As I’ve suggested elsewhere, (Gehenna posted here April 24, 2008), the world is our island, and the message of Jesus Christ, Bhagavan Krishna and the rest of the saints and sages throughout the ages is, “If you want to find happiness, get off the island.”

"My Kingdom is not of this world," Jesus said (John 18:36). “Lay not up for yourselves treasures upon earth …. But lay up for yourselves treasures in heaven.” (Matthew 6:9-20).

In the Bhagavad Gita, Krishna tells his disciple, “O devotee: Get away from My ocean of suffering, death and misery!” (Ch XII, Yogananda’s translation)

Now the truly peculiar thing about the island we live on is, we can leave any time we want to. There’s no forbidding ocean around it, no mighty wind, no crashing surf. True, people will try to talk us into staying – our family, coworkers, friends. They’ll tell us we’re crazy. And they’ll mean what they say. They’ll have our best interests at heart. There will be no reinforcement. Our culture will engage us, dissuade us, entice us. But the bottom line is this: the only thing that can keep us on the island of this earth is our desire for the things we think we can get here and our fear of giving them up.

Now, suppose you were a just and loving God, and for that very reason, you had created this island with its mélange of troublesome inhabitants. (You could call it hell, or Gehenna, for example.) And suppose further that a principal characteristic of the inhabitants you had created was that you had given them something called “free will” – the apparent ability to decide what they would do and not do, based on their own perceived self-interest. Of course, having created this island and these inhabitants, you would know that the only hope any of them would have for achieving lasting peace would be to get the hell off the island and move on to a place where the inhabitants had learned to identify their self-interest with the interest of a larger group. But having given the inhabitants free will, there wouldn’t be any way you could force them into doing it.

Now taking all that as given, the question is, what would “justice” look like on the island?

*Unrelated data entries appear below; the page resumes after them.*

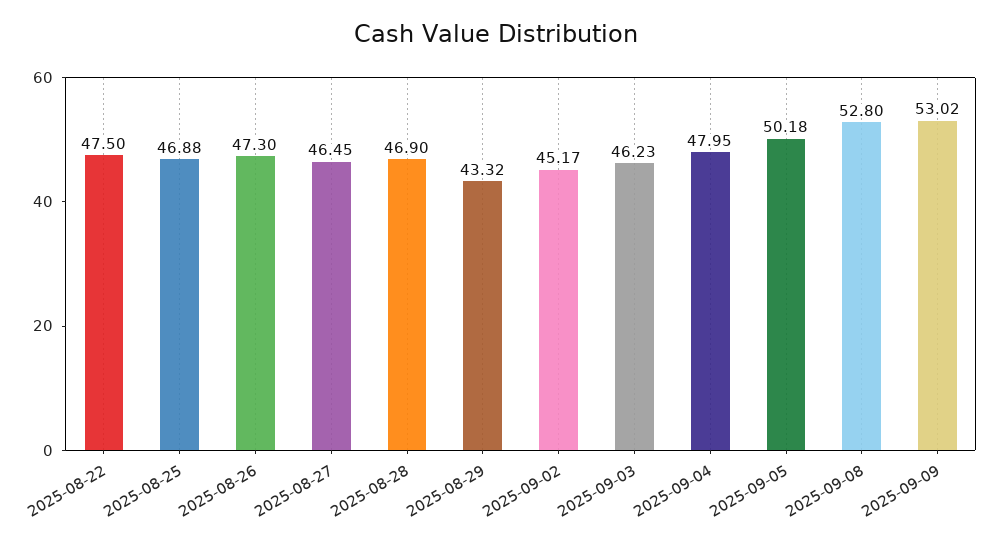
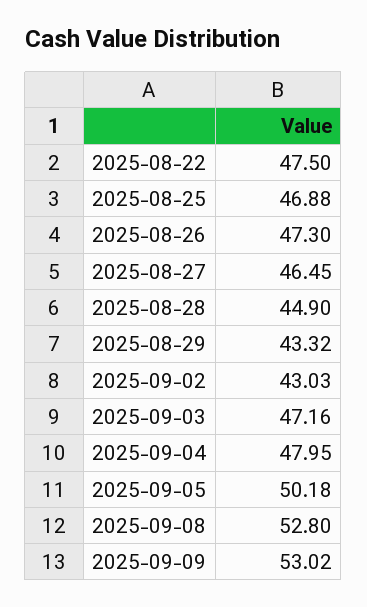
2025-08-28: 46.9 -> 44.9
2025-09-02: 45.17 -> 43.03
2025-09-03: 46.23 -> 47.16

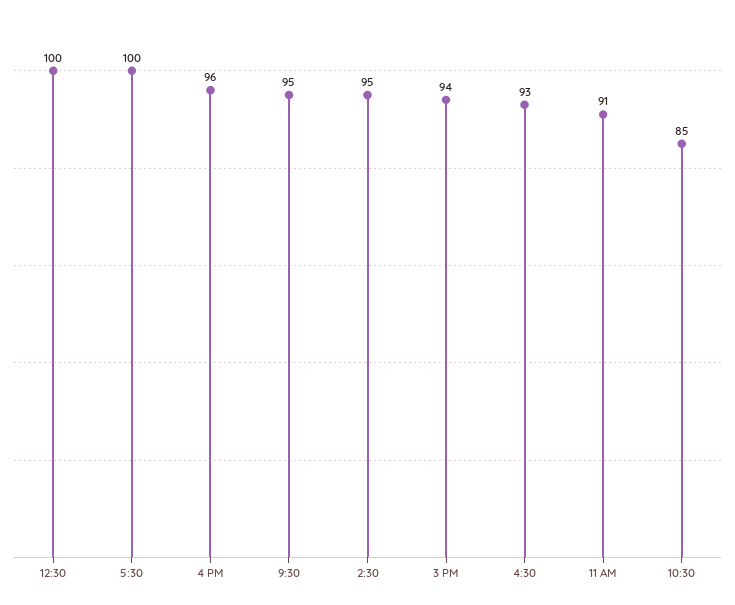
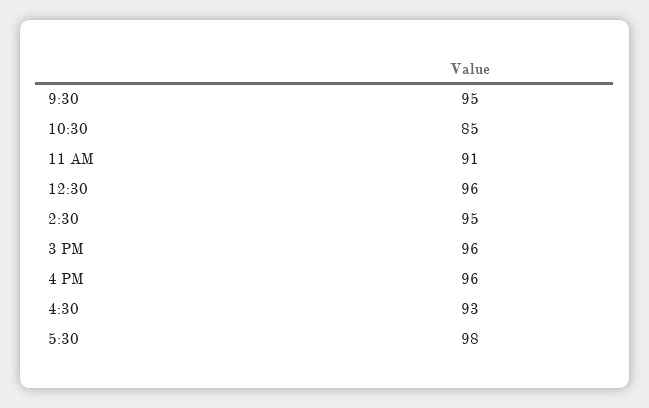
12:30: 100 -> 96
5:30: 100 -> 98
3 PM: 94 -> 96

The answer is, it would look pretty much the way it does on earth. Virtue would apparently be punished and vice rewarded, because the real punishment would be getting what you wanted (this would motivate you to stick around and suffer some more) whereas the real reward would be getting disillusioned (which would motivate you to get out of the place for good).

This is why the great masters agree, the best thing is not to get involved with the world. Renounce it. Give it up. It is fundamentally irredeemable.
I admit, it’s a hard truth, but then, when was truth ever easy.